为什么 Postgresql 在此查询中使用（并行）顺序扫描而不是索引扫描？答案

【问题标题】：Why does Postgresql use a (parallel) sequential scan instead of index scan in this query?为什么 Postgresql 在此查询中使用（并行）顺序扫描而不是索引扫描？
【发布时间】：2021-05-23 23:30:05
【问题描述】：

我有下表：

create table images
(
    image_id       bigint,
    image          text,
    url            text,
    post_id        bigint,
    checksum       text,
    path           varchar
);


create index images_postid_idx
    on images (post_id);

create index image_2020_idx
    on images (image);

（是的，没有主键！还有一些其他字段大多为空且与查询无关。）

这个非常简单的查询：

SELECT 1 FROM images where image = 'foo';

产生以下执行计划：

Gather  (cost=1000.00..40080349.00 rows=93 width=4) (actual time=339826.750..339933.048 rows=0 loops=1)
  Workers Planned: 10
  Workers Launched: 10
  Buffers: shared hit=527195 read=39504582 dirtied=23
  ->  Parallel Seq Scan on images  (cost=0.00..40079339.70 rows=9 width=4) (actual time=339800.607..339800.607 rows=0 loops=11)
        Filter: (image = 'foo'::text)
        Rows Removed by Filter: 3459138
        Buffers: shared hit=527195 read=39504582 dirtied=23
Planning Time: 3.684 ms
JIT:
  Functions: 34
"  Options: Inlining true, Optimization true, Expressions true, Deforming true"
"  Timing: Generation 4.039 ms, Inlining 382.076 ms, Optimization 121.531 ms, Emission 71.917 ms, Total 579.563 ms"
Execution Time: 339978.002 ms

导致该问题的原因可能是什么？我复制了表格，放置了相同的索引并复制了几千行 => 那里一切正常。我还运行了ANALYSE images 来更新统计数据。

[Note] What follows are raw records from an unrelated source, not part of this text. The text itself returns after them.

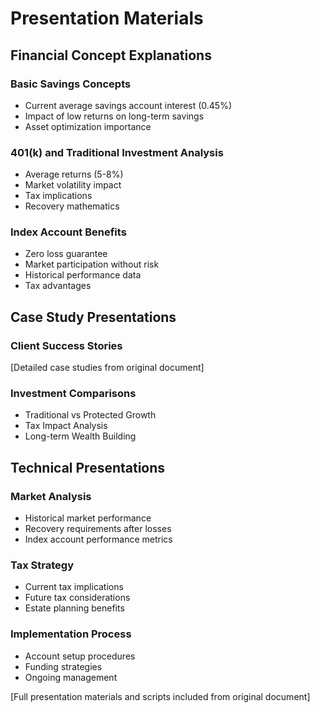 # Presentation Materials

## Financial Concept Explanations

### Basic Savings Concepts
- Current average savings account interest (0.45%)
- Impact of low returns on long-term savings
- Asset optimization importance

### 401(k) and Traditional Investment Analysis
- Average returns (5-8%)
- Market volatility impact
- Tax implications
- Recovery mathematics

### Index Account Benefits
- Zero loss guarantee
- Market participation without risk
- Historical performance data
- Tax advantages

## Case Study Presentations

### Client Success Stories
[Detailed case studies from original document]

### Investment Comparisons
- Traditional vs Protected Growth
- Tax Impact Analysis
- Long-term Wealth Building

## Technical Presentations

### Market Analysis
- Historical market performance
- Recovery requirements after losses
- Index account performance metrics

### Tax Strategy
- Current tax implications
- Future tax considerations
- Estate planning benefits

### Implementation Process
- Account setup procedures
- Funding strategies
- Ongoing management

[Full presentation materials and scripts included from original document]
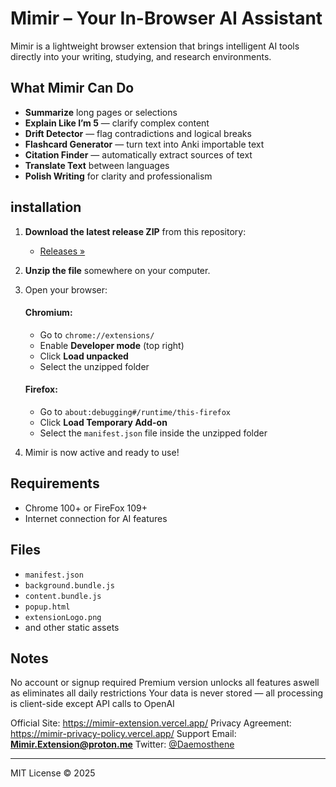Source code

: # Mimir – Your In-Browser AI Assistant

Mimir is a lightweight browser extension that brings intelligent AI tools directly into your writing, studying, and research environments.

## What Mimir Can Do

- **Summarize** long pages or selections
- **Explain Like I’m 5** — clarify complex content
- **Drift Detector** — flag contradictions and logical breaks
- **Flashcard Generator** — turn text into Anki importable text 
- **Citation Finder** — automatically extract sources of text
- **Translate Text** between languages
- **Polish Writing** for clarity and professionalism

## installation

1. **Download the latest release ZIP** from this repository:
   - [Releases »](https://github.com/Daemosthene/Mimir-Extension/releases/tag/v1.0.0)

2. **Unzip the file** somewhere on your computer.

3. Open your browser:

   #### Chromium:
   - Go to `chrome://extensions/`
   - Enable **Developer mode** (top right)
   - Click **Load unpacked**
   - Select the unzipped folder

   #### Firefox:
   - Go to `about:debugging#/runtime/this-firefox`
   - Click **Load Temporary Add-on**
   - Select the `manifest.json` file inside the unzipped folder

4. Mimir is now active and ready to use!

## Requirements

- Chrome 100+ or FireFox 109+
- Internet connection for AI features

## Files

- `manifest.json`
- `background.bundle.js`
- `content.bundle.js`
- `popup.html`
- `extensionLogo.png`
- and other static assets

## Notes

No account or signup required
Premium version unlocks all features aswell as eliminates all daily restrictions
Your data is never stored — all processing is client-side except API calls to OpenAI

Official Site: https://mimir-extension.vercel.app/
Privacy Agreement: https://mimir-privacy-policy.vercel.app/
Support Email: **Mimir.Extension@proton.me**
Twitter: [@Daemosthene](https://x.com/Daemosthene)

---
MIT License © 2025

我不确定为什么规划器不使用此表上的索引。在总共 380,000,000 行中，image 有 28,091,491 个不同的值。由于我的查询实际上没有从表中选择任何内容，为什么规划器会选择除索引扫描以外的其他内容？

我正在使用 PG 12.5。

更新： select * from pg_stats where tablename = 'images' and attname = 'image';的输出：https://pastebin.com/Xeg7DjQd

更新 2： \d+ images的输出：

                                      Table "public.images"
     Column     |       Type        | Collation | Nullable | Default | Storage  | Stats target | Description 
----------------+-------------------+-----------+----------+---------+----------+--------------+-------------
 image_id       | bigint            |           |          |         | plain    |              | 
 image          | text              |           |          |         | extended |              | 
 url            | text              |           |          |         | extended |              | 
 post_id        | bigint            |           |          |         | plain    |              | 
 checksum       | text              |           |          |         | extended |              | 
 path           | character varying |           |          |         | extended |              | 
 field1         | numeric           |           |          |         | main     |              | 
 field2         | numeric           |           |          |         | main     |              | 
 field3         | integer           |           |          |         | plain    |              | 
 field4         | numeric           |           |          |         | main     |              | 
 field5         | double precision  |           |          |         | plain    |              | 
 field6         | double precision  |           |          |         | plain    |              | 
Indexes:
    "image_2020_idx" btree (image)
    "images_postid_idx" btree (post_id)
Replica Identity: FULL
Access method: heap

【问题讨论】：

可能索引处于无效状态。尝试reindex 重建它。
@Dai：不，不使用 Postgres。 text 或 varchar(n) 之间的速度或存储要求绝对没有区别（如果两者都存储相同的字符串）
@user1068464: no 255 不是 varchar 长度的幻数。
@steve 不，条件非常有选择性，PostgreSQL 绝对应该使用索引。 psql中\d images的输出是什么？
没有主键的表没有意义。在尝试优化之前修复您的数据模型（图像、url 或路径的基数是什么？它们是否依赖于 image_id 和/或 post_id？

标签： postgresql indexing

【解决方案1】：

问题是，桌子实际上太大了。它使用了将近 300GB 的磁盘空间，而实际上它应该只使用了大约 10GB。我尝试了一个普通的VACUUM，它没有帮助，VACUUM FULL（我避免运行它，因为我认为它需要 300 GB 空间），但是，确实如此。当表缩小到那个大小时，索引就被正确使用了。

但是，我不知道表如何在 auto_vacuum 开启的情况下积累那么多死空间。另外据使用这张表的人说，他们甚至没有做任何批量删除，所以那部分仍然是个谜。

【讨论】：